Kompasiana adalah platform blog. Konten ini menjadi tanggung jawab bloger dan tidak mewakili pandangan redaksi Kompas.

Penulis bersama isteri (Nina Juliana) saat berada di salah satu sudut keindahan Kabupaten Humbang Hasundutan (16 Jan 2021)

Kota kecil itu terlihat sangat sepi. Hanya segelintir orang yang masih terjaga dengan aktifitasnya di tengah kota. Jam kecil di atas dashboard mobil itu menunjukkan pukul dua dini hari. Sudah hampir sepuluh jam kami menapaki perjalanan ini. Mata yang yang tadinya awas, kini sudah tak mau diajak kompromi. Seluruh penumpang mobil inipun sudah terlelap dalam mimpi. 

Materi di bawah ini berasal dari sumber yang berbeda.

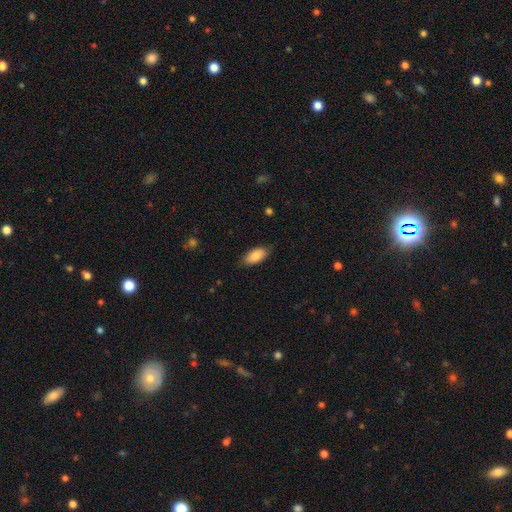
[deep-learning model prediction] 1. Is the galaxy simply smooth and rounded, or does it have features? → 86% smooth, 8% featured or disk, 6% star or artifact.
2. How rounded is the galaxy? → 91% in between, 7% cigar-shaped, 2% round.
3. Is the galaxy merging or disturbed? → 81% none, 15% minor disturbance, 3% major disturbance, 1% merger.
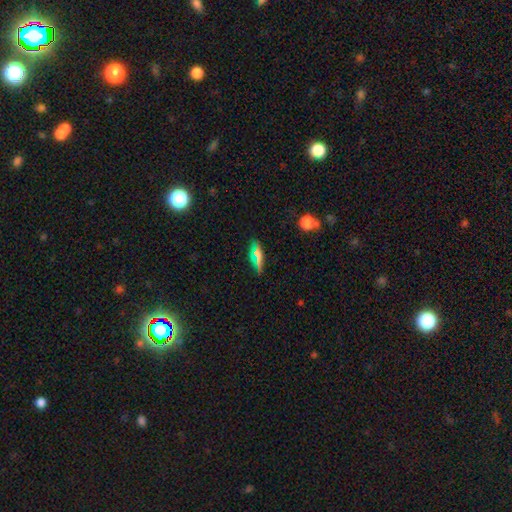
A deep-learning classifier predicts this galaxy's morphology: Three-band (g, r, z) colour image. It shows a smooth galaxy with no disk features (60%) that is in between round and cigar-shaped (62%). Merging: none (80%).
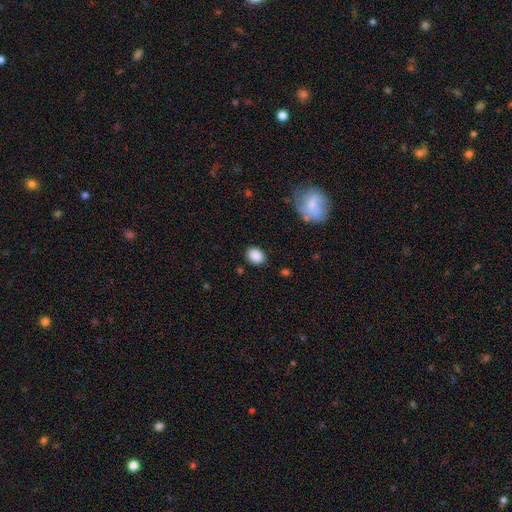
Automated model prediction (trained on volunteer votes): Q: Smooth or featured?
A: smooth (88%); runner-up: star or artifact (8%)
Q: How rounded?
A: in between (58%); runner-up: round (41%)
Q: Merging?
A: none (84%); runner-up: minor disturbance (11%)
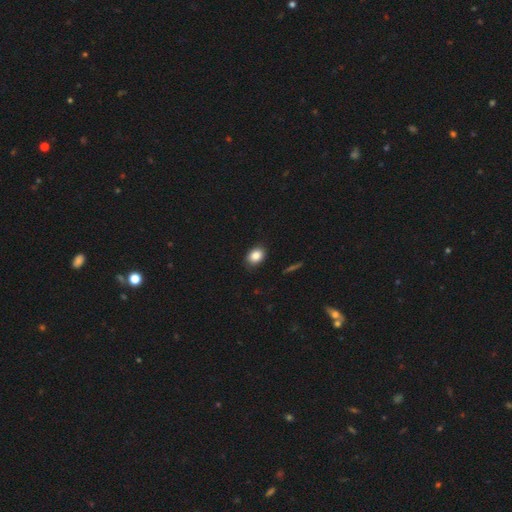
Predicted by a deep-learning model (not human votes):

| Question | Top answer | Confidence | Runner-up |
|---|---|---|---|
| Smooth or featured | smooth | 85% | star or artifact (9%) |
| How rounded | in between | 69% | round (30%) |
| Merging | none | 87% | minor disturbance (10%) |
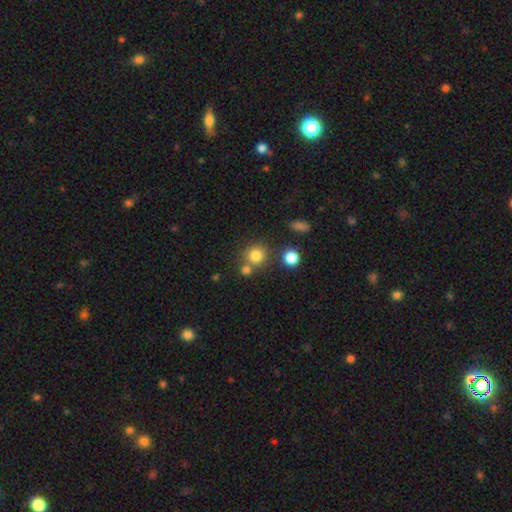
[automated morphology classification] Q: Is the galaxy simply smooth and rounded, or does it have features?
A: smooth — 80%.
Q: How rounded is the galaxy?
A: round — 88%.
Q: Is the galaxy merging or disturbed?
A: none — 68%.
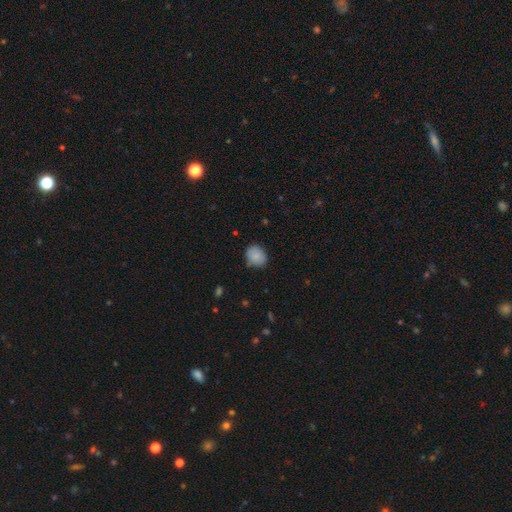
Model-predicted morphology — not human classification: Smooth or featured: smooth — 85% (star or artifact — 8%)
How rounded: round — 59% (in between — 40%)
Merging: none — 73% (minor disturbance — 21%)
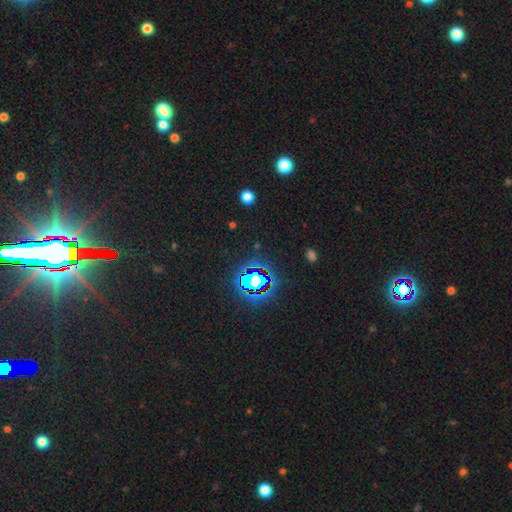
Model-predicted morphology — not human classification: type=star or artifact (84%).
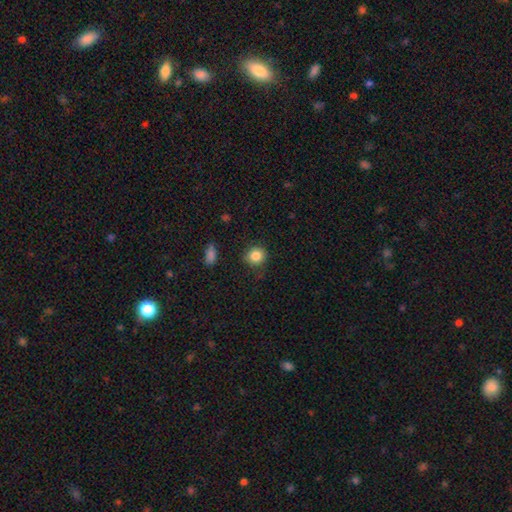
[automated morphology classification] This is clearly a smooth galaxy (85%). How rounded: clearly round (85%). Merging: clearly none (83%).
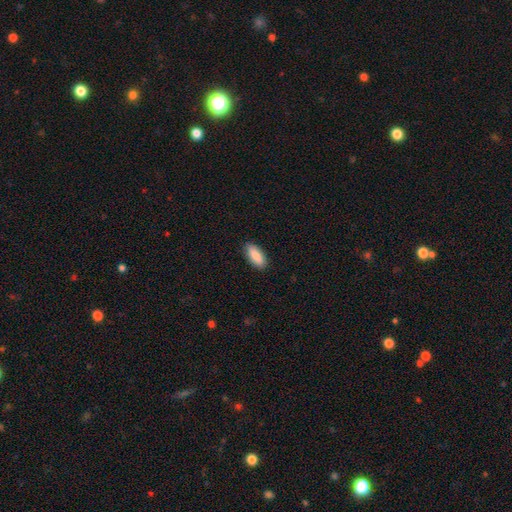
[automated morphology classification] Smooth or featured?
  - smooth: 87% *
  - featured or disk: 8%
  - star or artifact: 6%
How rounded?
  - in between: 85% *
  - cigar-shaped: 14%
  - round: 2%
Merging?
  - none: 89% *
  - minor disturbance: 9%
  - major disturbance: 2%
  - merger: 1%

 Dipagi buta itu enam buah mobil beriring rapi membawa  tiga puluh orang rombongan safari dakwah menembus keheningan kota Dolok Sanggul, ibu kota Kabupaten Humbang Hasundutan. Kota yang berjarak 270 km dari kota Medan ini, dalam kondisi normal dapat ditempuh kurang dari delapan jam. Sebagian perjalanannya mengitari separuh Danau Toba. 

 Sesampainya di Dolok Sanggul, rombongan langsung tertuju ke sebuah rumah besar yang terletak tepat di pinggir jalan kota itu. Udara dingin diselimuti kabut tipis menyapa lembut saat satu per satu pintu mobil dibuka. Semua merasakan  dingin yang luar biasa. Konon kota ini lebih dingin dibanding kota Brastagi di tanah Karo.  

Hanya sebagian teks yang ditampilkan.